Since then, she has fostered around 50 cats for MAS and other groups, including cats with special medical and behavioral needs, and of course bottle babies. Last year, among her foster pets were three 2-week-old kittens: Juan, Jorge, and Jose.
But newborns aren’t the only kittens in need of foster homes. MAS took in about 600 weaned kittens last year, too.
“These kittens are old enough to eat on their own, but they’re not big enough for the spay/neuter surgery that a finalized adoption requires,” said Rutherford. “So they need a safe spot for playing and socialization that will also keep their vulnerable kitten immune systems away from the shelter environment.”
Tanisha Keshav, a healthcare administrator who lives in Germantown, recently fostered Hatter, a beautiful gray kitten who came to MAS at around three months old after being removed from a home with too many cats. She cared for him in her home for about 2.5 months until she found the perfect adopter for him.
“It means the world to me to be able to help animals,” said Keshav. “To be a part of such an important transitional phase of their lives is rewarding to me in a sense that I get to be the one to witness their growth and their love.”
The luckiest kittens are the ones who stay with their mom until they’re weaned. When Memphis Animal Services takes in a nursing mother cat and her babies, they much prefer to place them in a foster home until the kittens are weaned. Midtowner and research manager April Steele has experienced the fulfillment of fostering a nursing mom and her four babies.
“Mama was so stressed out at the shelter, her kittens were sick, and they desperately needed to be in a quiet, comfortable space,” said Steele. “It was rewarding to be able to make sure this little family was cared for at a time when they were most vulnerable.”
Many MAS employees, including veterinary assistant Laura Crosby, love to help beyond their work shifts by fostering pets. Crosby has fostered around 40 cats and kittens for MAS and other groups since getting started six years ago.
“Kittens are so fragile, and a shelter is no place for them to grow up,” Crosby said. “Through fostering, you are able to enjoy that kitten phase that everyone loves, send them on their way to new families, and help the next batch of kittens that need you.”
No matter your lifestyle or schedule, there is most likely a category of kitten you can help through fostering, said Rutherford.
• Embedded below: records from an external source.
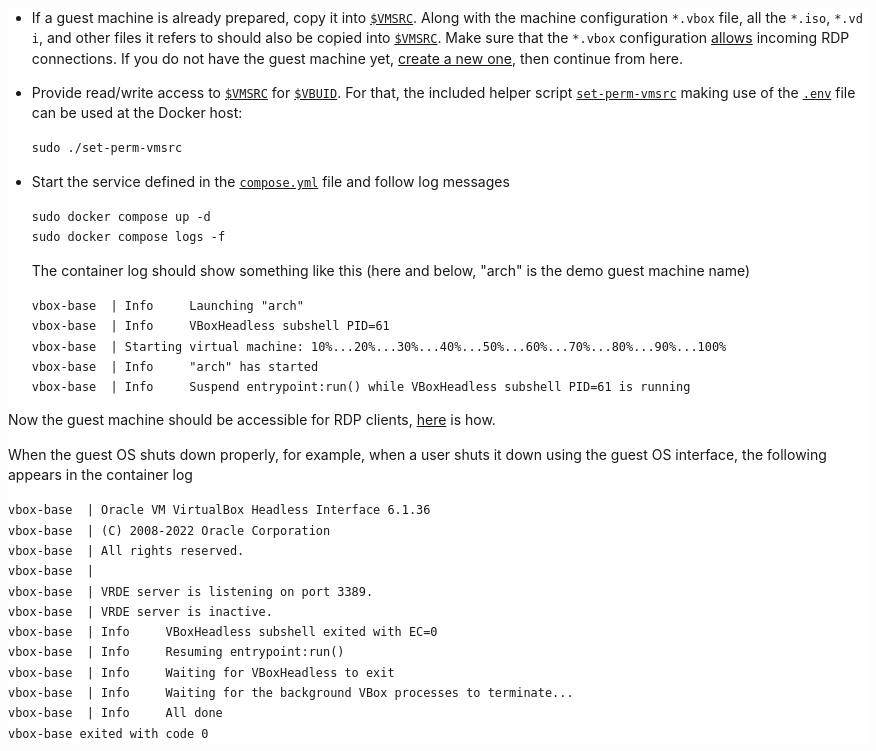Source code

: - If a guest machine is already prepared,
  copy it into [`$VMSRC`](#VMSRC).
  Along with the machine configuration `*.vbox` file,
  all the `*.iso`, `*.vdi`, and other files it refers to
  should also be copied into [`$VMSRC`](#VMSRC).
  Make sure that the `*.vbox` configuration [allows](#accessing-the-guest-os)
  incoming RDP connections.
  If you do not have the guest machine yet,
  [create a new one](#create-a-new-guest-machine), then continue from here.


- <a name="make-VMSRC-accessible"></a>
  Provide read/write access to [`$VMSRC`](#VMSRC) for [`$VBUID`](#VBUID).
  For that, the included helper script
  [`set-perm-vmsrc`](https://github.com/o124/archlinux-virtualbox-host/blob/main/set-perm-vmsrc)
  making use of the
  [`.env`](https://github.com/o124/archlinux-virtualbox-host/blob/main/.env)
  file can be used at the Docker host:

   ```shell
   sudo ./set-perm-vmsrc
   ```

- Start the service defined in the
  [`compose.yml`](https://github.com/o124/archlinux-virtualbox-host/blob/main/compose.yml)
  file and follow log messages

   ```shell
   sudo docker compose up -d
   sudo docker compose logs -f
   ```

  The container log should show something like this
  (here and below, "arch" is the demo guest machine name)

   ```
   vbox-base  | Info     Launching "arch"
   vbox-base  | Info     VBoxHeadless subshell PID=61
   vbox-base  | Starting virtual machine: 10%...20%...30%...40%...50%...60%...70%...80%...90%...100%
   vbox-base  | Info     "arch" has started
   vbox-base  | Info     Suspend entrypoint:run() while VBoxHeadless subshell PID=61 is running
   ```

Now the guest machine should be accessible for RDP clients,
[here](#accessing-the-guest-os) is how.

When the guest OS shuts down properly,
for example, when a user shuts it down using the guest OS interface,
the following appears in the container log

   ```
   vbox-base  | Oracle VM VirtualBox Headless Interface 6.1.36
   vbox-base  | (C) 2008-2022 Oracle Corporation
   vbox-base  | All rights reserved.
   vbox-base  |
   vbox-base  | VRDE server is listening on port 3389.
   vbox-base  | VRDE server is inactive.
   vbox-base  | Info     VBoxHeadless subshell exited with EC=0
   vbox-base  | Info     Resuming entrypoint:run()
   vbox-base  | Info     Waiting for VBoxHeadless to exit
   vbox-base  | Info     Waiting for the background VBox processes to terminate...
   vbox-base  | Info     All done
   vbox-base exited with code 0
   ```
“If you’re really busy, maybe a nursing mom and babies is right for you, because Mom does all the work for the babies, and you just take care of Mom,” she said. “If you can be home most of the day and night, maybe you could consider bottle babies. Or weaned kittens are kind of a middle ground—they can usually keep themselves busy as long as you have two or three together, but they’ll still need plenty of socialization and supervision from you!”
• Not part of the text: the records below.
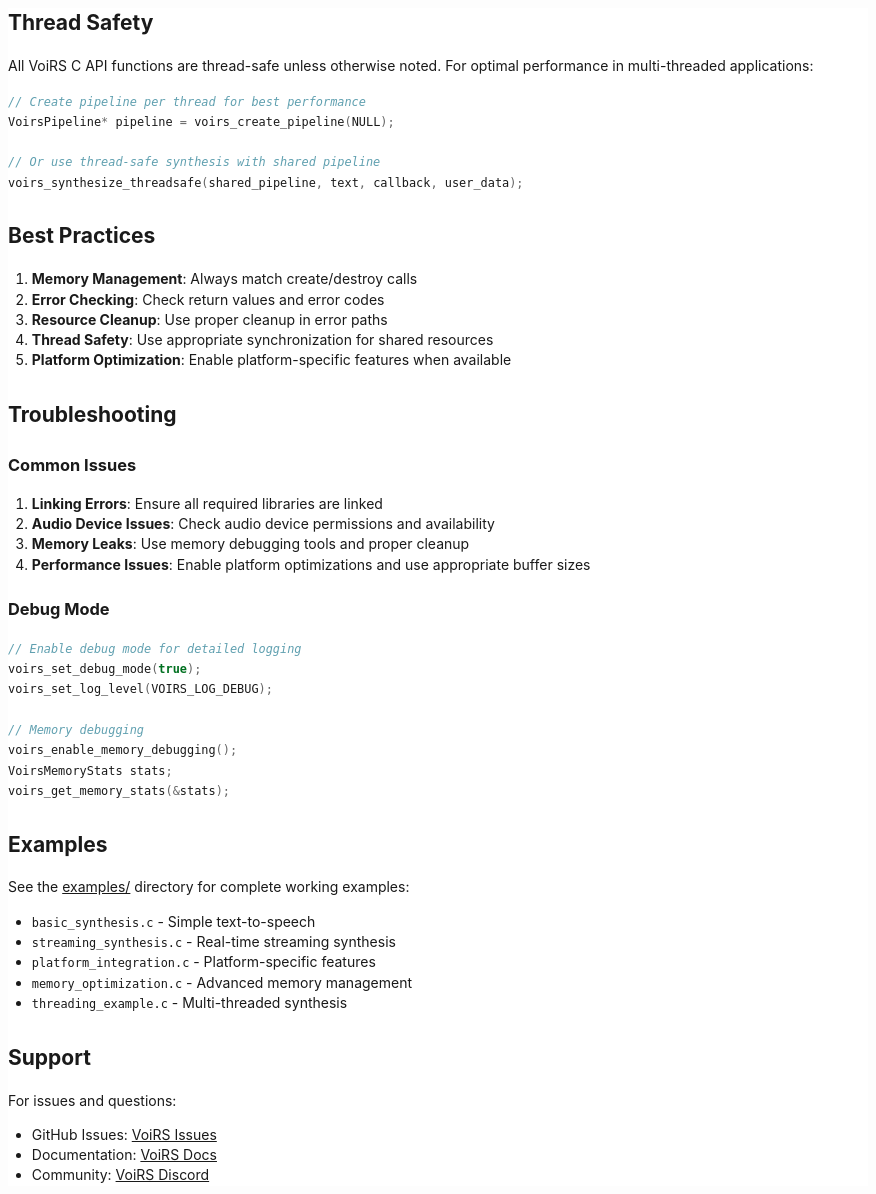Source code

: ## Thread Safety

All VoiRS C API functions are thread-safe unless otherwise noted. For optimal performance in multi-threaded applications:

```c
// Create pipeline per thread for best performance
VoirsPipeline* pipeline = voirs_create_pipeline(NULL);

// Or use thread-safe synthesis with shared pipeline
voirs_synthesize_threadsafe(shared_pipeline, text, callback, user_data);
```

## Best Practices

1. **Memory Management**: Always match create/destroy calls
2. **Error Checking**: Check return values and error codes
3. **Resource Cleanup**: Use proper cleanup in error paths
4. **Thread Safety**: Use appropriate synchronization for shared resources
5. **Platform Optimization**: Enable platform-specific features when available

## Troubleshooting

### Common Issues

1. **Linking Errors**: Ensure all required libraries are linked
2. **Audio Device Issues**: Check audio device permissions and availability
3. **Memory Leaks**: Use memory debugging tools and proper cleanup
4. **Performance Issues**: Enable platform optimizations and use appropriate buffer sizes

### Debug Mode

```c
// Enable debug mode for detailed logging
voirs_set_debug_mode(true);
voirs_set_log_level(VOIRS_LOG_DEBUG);

// Memory debugging
voirs_enable_memory_debugging();
VoirsMemoryStats stats;
voirs_get_memory_stats(&stats);
```

## Examples

See the [examples/](examples/) directory for complete working examples:

- `basic_synthesis.c` - Simple text-to-speech
- `streaming_synthesis.c` - Real-time streaming synthesis  
- `platform_integration.c` - Platform-specific features
- `memory_optimization.c` - Advanced memory management
- `threading_example.c` - Multi-threaded synthesis

## Support

For issues and questions:
- GitHub Issues: [VoiRS Issues](https://github.com/voirs/voirs/issues)
- Documentation: [VoiRS Docs](https://docs.voirs.com)
- Community: [VoiRS Discord](https://discord.gg/voirs)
There are other ways to help orphaned kittens, even if you can’t foster.
“We go through hundreds of cans of KMR (special Kitten Milk Replacer formula) every year, not to mention all the other supplies we send home with our foster families,” said Rutherford. “Our foster program relies on donations of these items to save all the tiny lives!”
Memphis Animal Services has wish lists for their foster program through Amazon and Hollywood Feed, and the most needed items are powdered KMR, PetAg pet nursing bottles or kits, Miracle Nipples, SnuggleSafe microwave heat pads, kitchen scales, and both wet and dry kitten food.
“If you find tiny kittens all alone outdoors, and they look healthy, don’t assume they’ve been abandoned. Mom may be around, and she is the very best caretaker for them. Keep an eye out from a safe distance to see if she comes back. You can even sprinkle flour around the nest to see if you see footprints. If she hasn’t come back in a few hours, the kittens need your help! Call 901-545-COPS to get assistance.”
-Dani Rutherford, Memphis Animal Services Cat Shelter Supervisor.